A liderança destaca que o turismo comunitário tem fortalecido a identidade cultural de seus parentes, à medida em que são explicadas aos turistas a história de origem dos Paresi, além das pinturas corporais, dos jogos tradicionais e parte do conhecimento. “Essas atividades têm envolvido grande parte dos comunitários, sobretudo as crianças. Hoje em dia, crianças e jovens têm orgulho de sua identidade Haliti-Paresi”, conclui.

Mulheres e crianças da Aldeia Wazare / Foto: João Bispo/CNP Turismo

Ainda no Plano de Visitação, o cacique narra como se deu a constituição da Aldeia Wazare e seus respectivos projetos de sustentabilidade. O início do processo originou-se em 1970, por um dos principais líderes do Povo Haliti-Paresi, Daniel Matenho Cabixi, seu pai, que atuou na defesa dos direitos de seu povo e teve de deixar de lado o sonho de constituir uma aldeia junto à sua família, por conta da intensa luta indigenista.

Em meados de 2009, com vontade de realizar o sonho do pai Daniel Cabixi, Rony Paresi passou a projetar junto de seus irmãos e mãe a construção da aldeia Wazare. “Entre 2009 e 2011, foi elaborado um planejamento com foco em várias vertentes consideradas primordiais à futura comunidade. No dia 09 de maio de 2011, toda a família Cabixi fez uma visita de reconhecimento (in loco) para confirmar a viabilidade da construção da aldeia denominada Wazare, cujo nome foi escolhido para referenciar e eternizar a cosmologia do líder mítico do nosso povo Haliti-Paresi.
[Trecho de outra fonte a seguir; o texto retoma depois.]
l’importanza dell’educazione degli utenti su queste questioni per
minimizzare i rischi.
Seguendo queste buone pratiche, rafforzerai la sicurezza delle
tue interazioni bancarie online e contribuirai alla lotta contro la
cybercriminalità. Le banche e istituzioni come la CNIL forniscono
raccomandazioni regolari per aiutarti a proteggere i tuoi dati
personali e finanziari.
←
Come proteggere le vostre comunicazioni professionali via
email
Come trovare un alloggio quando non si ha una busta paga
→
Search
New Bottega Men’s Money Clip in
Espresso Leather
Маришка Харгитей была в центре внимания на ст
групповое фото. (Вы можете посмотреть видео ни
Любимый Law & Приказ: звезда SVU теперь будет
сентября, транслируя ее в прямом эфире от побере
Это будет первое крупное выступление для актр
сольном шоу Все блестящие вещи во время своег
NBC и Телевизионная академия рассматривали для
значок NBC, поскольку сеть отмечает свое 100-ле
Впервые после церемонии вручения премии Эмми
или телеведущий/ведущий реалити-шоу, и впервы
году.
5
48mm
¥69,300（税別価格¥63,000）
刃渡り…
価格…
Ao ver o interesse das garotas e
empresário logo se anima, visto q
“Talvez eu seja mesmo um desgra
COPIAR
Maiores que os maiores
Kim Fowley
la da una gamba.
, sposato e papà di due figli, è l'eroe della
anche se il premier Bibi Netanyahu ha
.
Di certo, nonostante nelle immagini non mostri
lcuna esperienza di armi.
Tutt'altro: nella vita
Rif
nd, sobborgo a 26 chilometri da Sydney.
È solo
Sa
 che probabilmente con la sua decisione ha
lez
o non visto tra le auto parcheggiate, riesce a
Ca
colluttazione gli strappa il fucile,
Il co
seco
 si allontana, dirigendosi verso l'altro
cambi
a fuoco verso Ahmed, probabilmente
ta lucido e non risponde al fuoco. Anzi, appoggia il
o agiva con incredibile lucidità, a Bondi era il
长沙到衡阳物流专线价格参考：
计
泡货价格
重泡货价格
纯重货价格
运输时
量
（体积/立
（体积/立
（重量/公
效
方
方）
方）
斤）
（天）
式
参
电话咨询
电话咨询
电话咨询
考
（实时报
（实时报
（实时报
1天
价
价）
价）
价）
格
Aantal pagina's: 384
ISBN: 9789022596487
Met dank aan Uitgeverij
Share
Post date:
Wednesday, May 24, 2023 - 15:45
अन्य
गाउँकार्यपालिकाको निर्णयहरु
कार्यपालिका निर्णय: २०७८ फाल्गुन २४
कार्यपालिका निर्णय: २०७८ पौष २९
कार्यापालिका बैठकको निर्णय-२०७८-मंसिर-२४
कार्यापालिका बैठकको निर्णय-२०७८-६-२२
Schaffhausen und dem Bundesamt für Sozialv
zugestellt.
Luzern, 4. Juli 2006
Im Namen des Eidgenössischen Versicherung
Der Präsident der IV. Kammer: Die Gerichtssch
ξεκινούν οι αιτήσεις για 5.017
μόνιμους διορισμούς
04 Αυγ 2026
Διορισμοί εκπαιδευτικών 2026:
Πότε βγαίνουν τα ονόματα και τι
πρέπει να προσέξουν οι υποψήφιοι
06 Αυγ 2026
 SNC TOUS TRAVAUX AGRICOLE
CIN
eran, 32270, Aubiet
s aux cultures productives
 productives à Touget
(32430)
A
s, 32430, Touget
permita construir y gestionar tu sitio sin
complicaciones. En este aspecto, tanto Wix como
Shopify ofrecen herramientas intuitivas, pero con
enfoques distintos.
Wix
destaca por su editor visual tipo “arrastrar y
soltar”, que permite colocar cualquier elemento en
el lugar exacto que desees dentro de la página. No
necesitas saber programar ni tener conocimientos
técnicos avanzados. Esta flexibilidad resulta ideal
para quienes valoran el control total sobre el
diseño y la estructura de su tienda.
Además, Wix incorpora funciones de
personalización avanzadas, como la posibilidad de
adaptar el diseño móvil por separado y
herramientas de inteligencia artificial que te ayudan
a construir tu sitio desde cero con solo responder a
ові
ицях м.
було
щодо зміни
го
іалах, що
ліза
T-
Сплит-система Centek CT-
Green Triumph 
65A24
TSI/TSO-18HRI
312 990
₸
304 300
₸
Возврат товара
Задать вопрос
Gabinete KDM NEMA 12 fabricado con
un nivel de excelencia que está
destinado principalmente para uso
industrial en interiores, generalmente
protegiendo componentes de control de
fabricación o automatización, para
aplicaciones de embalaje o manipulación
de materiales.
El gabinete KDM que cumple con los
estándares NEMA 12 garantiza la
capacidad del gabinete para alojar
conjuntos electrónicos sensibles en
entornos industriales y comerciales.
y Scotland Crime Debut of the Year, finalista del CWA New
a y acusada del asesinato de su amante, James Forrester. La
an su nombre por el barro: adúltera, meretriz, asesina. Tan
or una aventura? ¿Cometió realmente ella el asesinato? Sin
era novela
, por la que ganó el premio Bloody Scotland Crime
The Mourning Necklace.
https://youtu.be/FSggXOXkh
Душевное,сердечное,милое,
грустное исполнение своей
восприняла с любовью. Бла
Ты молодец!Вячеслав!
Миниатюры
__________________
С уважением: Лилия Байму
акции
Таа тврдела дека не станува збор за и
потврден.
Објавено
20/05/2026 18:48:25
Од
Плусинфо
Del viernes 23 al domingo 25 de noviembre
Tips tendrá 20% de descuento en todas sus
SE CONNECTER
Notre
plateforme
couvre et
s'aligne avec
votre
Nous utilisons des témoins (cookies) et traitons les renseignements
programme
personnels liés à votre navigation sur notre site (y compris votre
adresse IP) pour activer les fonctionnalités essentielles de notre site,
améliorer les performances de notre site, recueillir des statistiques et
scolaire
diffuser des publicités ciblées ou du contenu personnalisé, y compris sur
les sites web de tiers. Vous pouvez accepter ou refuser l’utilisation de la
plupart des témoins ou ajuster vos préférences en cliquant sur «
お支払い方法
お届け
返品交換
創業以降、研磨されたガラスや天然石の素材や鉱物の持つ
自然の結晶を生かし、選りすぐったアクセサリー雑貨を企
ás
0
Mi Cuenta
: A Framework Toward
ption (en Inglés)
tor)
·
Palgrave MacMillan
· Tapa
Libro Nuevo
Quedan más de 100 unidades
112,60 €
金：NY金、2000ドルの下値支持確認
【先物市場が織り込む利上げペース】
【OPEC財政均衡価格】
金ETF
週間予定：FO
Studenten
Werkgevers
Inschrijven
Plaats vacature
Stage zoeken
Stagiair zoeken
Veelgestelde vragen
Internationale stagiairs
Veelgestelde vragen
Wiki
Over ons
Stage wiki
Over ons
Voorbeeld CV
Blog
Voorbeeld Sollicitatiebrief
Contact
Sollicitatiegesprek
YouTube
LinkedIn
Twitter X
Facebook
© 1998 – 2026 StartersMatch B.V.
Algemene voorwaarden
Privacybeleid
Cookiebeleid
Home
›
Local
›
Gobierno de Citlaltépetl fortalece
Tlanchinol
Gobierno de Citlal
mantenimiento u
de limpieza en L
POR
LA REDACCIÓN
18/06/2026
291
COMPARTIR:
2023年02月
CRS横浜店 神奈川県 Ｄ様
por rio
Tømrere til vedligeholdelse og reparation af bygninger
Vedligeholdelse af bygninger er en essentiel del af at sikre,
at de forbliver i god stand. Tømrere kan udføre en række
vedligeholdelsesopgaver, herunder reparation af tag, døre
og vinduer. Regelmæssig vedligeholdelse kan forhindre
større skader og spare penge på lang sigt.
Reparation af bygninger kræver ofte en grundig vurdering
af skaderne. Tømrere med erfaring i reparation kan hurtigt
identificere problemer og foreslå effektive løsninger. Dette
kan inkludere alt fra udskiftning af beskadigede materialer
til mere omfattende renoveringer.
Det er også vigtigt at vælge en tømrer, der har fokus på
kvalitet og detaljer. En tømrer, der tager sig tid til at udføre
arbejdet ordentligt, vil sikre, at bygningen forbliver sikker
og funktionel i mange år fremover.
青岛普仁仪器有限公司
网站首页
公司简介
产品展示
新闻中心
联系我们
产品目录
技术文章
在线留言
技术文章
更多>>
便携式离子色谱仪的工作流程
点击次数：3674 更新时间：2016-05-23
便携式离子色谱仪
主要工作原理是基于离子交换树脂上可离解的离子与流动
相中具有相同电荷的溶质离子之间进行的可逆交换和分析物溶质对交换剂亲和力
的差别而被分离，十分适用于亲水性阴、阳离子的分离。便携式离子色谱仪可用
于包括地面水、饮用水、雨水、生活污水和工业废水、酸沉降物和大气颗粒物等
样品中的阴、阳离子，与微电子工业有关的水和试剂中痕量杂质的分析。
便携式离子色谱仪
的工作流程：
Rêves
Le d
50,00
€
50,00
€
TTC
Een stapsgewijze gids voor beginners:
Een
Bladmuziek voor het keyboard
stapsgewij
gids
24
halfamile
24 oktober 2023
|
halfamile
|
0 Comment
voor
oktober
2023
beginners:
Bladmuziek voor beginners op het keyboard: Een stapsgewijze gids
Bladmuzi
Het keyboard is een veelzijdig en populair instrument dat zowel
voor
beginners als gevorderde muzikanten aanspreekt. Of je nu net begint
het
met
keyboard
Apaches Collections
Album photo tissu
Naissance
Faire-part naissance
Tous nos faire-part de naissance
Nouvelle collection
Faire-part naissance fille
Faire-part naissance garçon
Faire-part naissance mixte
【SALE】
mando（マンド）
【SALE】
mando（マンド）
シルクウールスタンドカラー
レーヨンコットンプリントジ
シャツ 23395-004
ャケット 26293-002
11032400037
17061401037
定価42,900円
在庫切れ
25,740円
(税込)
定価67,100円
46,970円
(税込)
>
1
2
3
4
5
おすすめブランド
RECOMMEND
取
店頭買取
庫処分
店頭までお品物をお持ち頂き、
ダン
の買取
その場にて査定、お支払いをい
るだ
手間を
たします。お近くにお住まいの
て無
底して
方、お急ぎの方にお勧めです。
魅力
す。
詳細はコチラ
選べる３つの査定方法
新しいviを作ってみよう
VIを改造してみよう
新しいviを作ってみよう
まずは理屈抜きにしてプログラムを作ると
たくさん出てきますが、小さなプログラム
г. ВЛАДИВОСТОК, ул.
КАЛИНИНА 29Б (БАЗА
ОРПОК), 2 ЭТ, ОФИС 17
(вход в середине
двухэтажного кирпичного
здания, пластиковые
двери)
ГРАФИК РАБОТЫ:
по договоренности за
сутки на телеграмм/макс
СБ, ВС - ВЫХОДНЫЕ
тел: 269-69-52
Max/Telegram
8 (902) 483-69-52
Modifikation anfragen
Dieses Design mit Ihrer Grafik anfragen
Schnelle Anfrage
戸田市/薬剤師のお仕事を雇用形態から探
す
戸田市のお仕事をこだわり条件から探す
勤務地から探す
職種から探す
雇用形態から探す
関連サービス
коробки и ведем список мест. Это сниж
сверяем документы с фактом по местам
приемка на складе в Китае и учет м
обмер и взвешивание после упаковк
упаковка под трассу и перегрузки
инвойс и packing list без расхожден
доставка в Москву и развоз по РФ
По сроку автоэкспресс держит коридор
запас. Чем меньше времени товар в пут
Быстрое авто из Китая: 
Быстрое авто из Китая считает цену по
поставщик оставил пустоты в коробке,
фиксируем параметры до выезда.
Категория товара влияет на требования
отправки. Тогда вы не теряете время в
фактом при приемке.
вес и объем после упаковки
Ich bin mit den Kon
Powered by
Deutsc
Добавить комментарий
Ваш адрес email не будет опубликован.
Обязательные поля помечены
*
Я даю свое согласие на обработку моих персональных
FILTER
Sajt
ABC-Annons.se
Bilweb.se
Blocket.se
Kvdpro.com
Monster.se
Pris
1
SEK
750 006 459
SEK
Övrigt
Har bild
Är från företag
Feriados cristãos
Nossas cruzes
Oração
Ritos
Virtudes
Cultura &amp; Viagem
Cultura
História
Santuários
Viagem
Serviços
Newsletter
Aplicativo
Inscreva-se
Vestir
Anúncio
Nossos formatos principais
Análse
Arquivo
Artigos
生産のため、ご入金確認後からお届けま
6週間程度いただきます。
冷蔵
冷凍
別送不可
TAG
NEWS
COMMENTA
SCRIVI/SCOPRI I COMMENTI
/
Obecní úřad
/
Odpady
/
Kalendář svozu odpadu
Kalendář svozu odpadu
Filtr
Wazare, junto do sábio irmão Kamahiye, ensinou aos nossos antepassados todos os conceitos e aspectos de sobrevivência no esplêndido Chapadão dos Parecis”, diz o Plano.

Criada em 16 de julho de 2011, a aldeia Wazare possui estrutura arquitetônica tradicional, segundo o Plano, com hatis (casas da cultura Haliti-Paresi) e mantendo o espaço circular do terreiro.

Além da criação de galinhas e da piscicultura, a horticultura e o plantio de árvores para sombra e produção de frutas são outras também atividades sustentáveis complementares para a geração de renda, junto com o plantio de soja e milho, realizado em uma pequena área da TI Utiariti. 

Na experiência turística é oferecido banho natural, passeio de barco no rio Verde e demonstração de pesca tradicional / Foto: Drone

A indigenista e coordenadora do Programa Mato Grosso da OPAN, Artema Lima, que atuou diretamente no PGTA Haliti-Paresi, destaca que o turismo pode proporcionar a conservação dos rios, cachoeiras e de todo o universo cultural dos Paresi. Esta é uma das premissas do turismo de base comunitária, aliar geração de renda e a conservação ambiental. “É uma alternativa para a conservação do Cerrado e das águas. Os territórios Paresi têm um potencial hídrico enorme. Localizados na bacia do rio Juruena e seus afluentes como o Rio Verde, Rio Papagaio, Rio Sacre e também o Rio Formoso, rios com potencial para a realização de esportes radicais como rapel e rafting nas corredeiras e nos saltos, além de proporcionar aos visitantes um turismo contemplativo e cultural”, finaliza.